§ TASK DESCRIPTION: Copy the listing below word for word, from the line containing "Note for the" through the line containing "The answer is 230 mL", both included. Leave out the pictures.

§ EXTRACTED DATA:

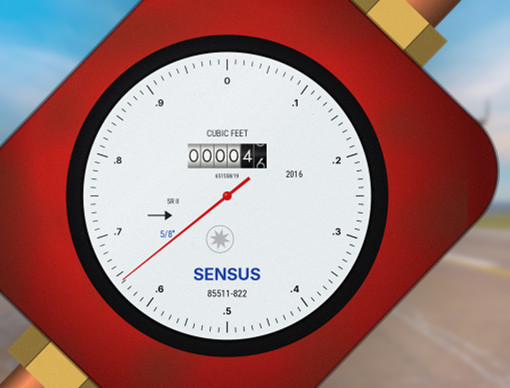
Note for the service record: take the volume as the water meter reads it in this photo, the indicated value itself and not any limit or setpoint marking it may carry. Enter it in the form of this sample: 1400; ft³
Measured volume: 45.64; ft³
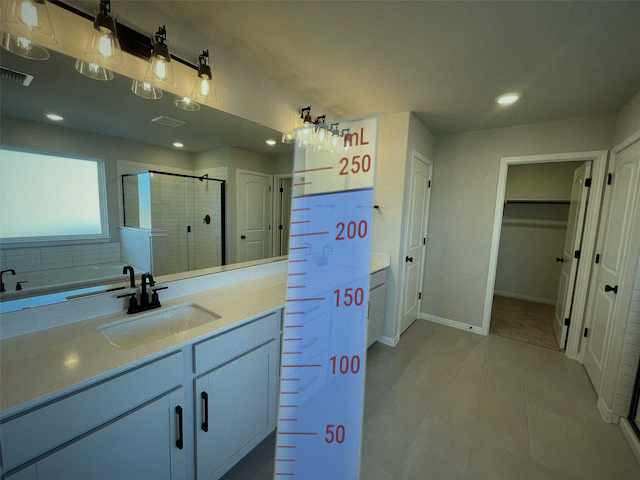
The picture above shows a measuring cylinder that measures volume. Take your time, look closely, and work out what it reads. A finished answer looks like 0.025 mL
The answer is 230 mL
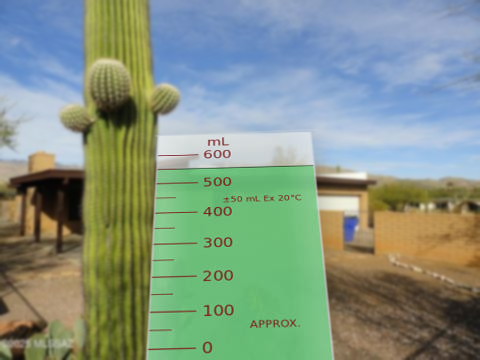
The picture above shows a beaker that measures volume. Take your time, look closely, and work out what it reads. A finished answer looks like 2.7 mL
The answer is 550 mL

---

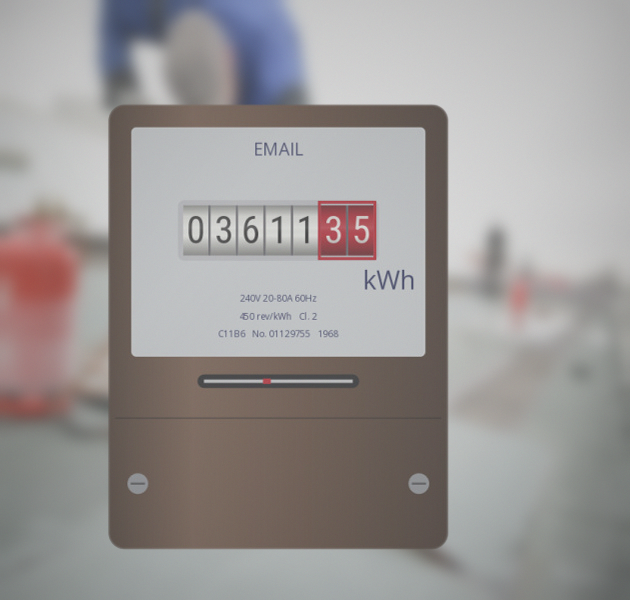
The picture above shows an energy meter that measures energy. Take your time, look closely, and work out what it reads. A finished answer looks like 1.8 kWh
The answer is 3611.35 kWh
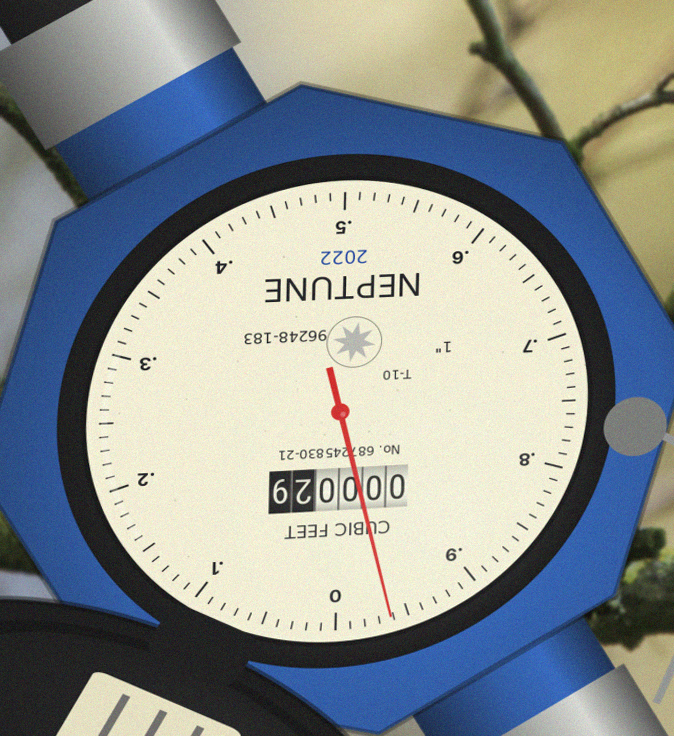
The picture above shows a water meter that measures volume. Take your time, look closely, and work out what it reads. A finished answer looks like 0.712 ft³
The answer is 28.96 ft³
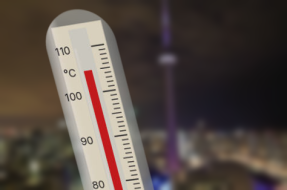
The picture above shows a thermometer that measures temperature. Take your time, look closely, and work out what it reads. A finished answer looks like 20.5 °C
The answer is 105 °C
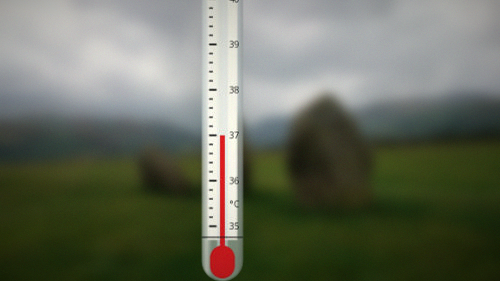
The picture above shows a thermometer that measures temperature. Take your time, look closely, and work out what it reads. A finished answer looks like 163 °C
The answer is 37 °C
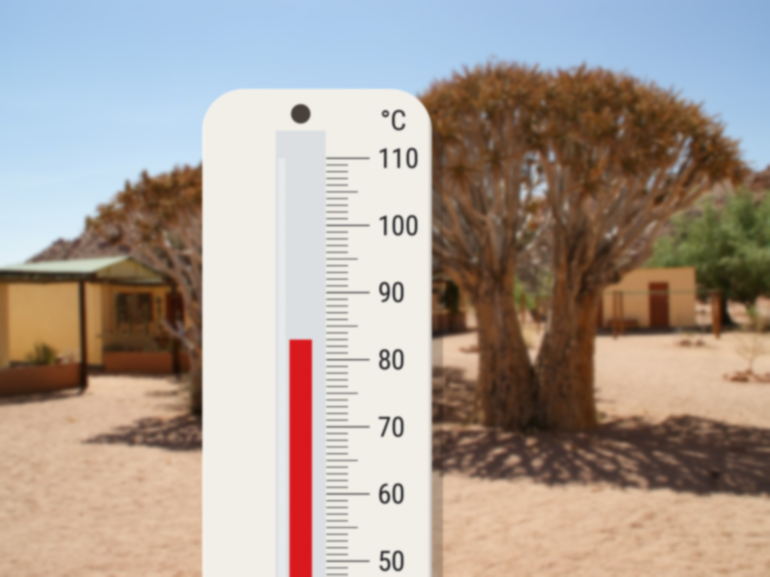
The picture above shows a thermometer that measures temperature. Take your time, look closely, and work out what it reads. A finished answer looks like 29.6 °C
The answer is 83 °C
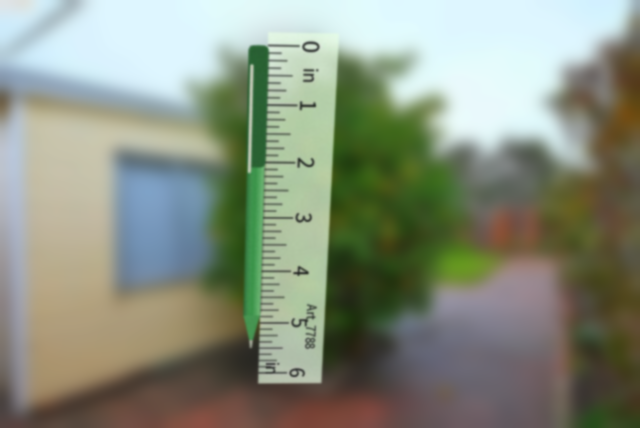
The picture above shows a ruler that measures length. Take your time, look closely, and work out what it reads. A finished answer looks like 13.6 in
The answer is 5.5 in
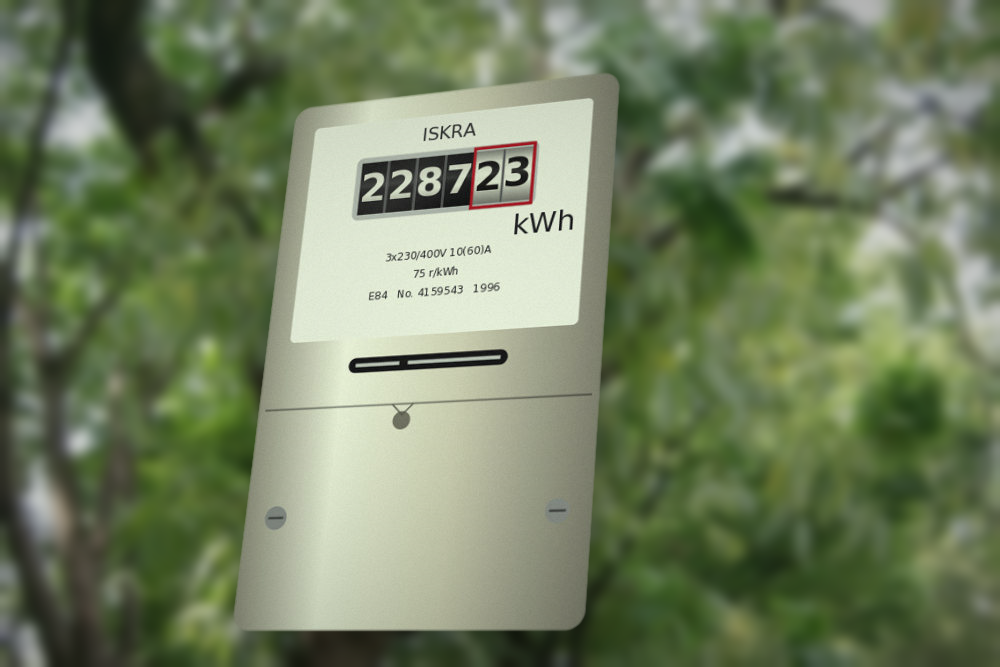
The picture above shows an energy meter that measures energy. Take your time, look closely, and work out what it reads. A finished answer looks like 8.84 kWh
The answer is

§ EXERCISE ANSWER:
Note for the service record: take the volume as the water meter reads it in this photo, the indicated value itself and not any limit or setpoint marking it may carry. Enter it in the form of this sample: 1400; ft³
Measured volume: 45.64; ft³
The picture above shows a measuring cylinder that measures volume. Take your time, look closely, and work out what it reads. A finished answer looks like 0.025 mL
The answer is 230 mL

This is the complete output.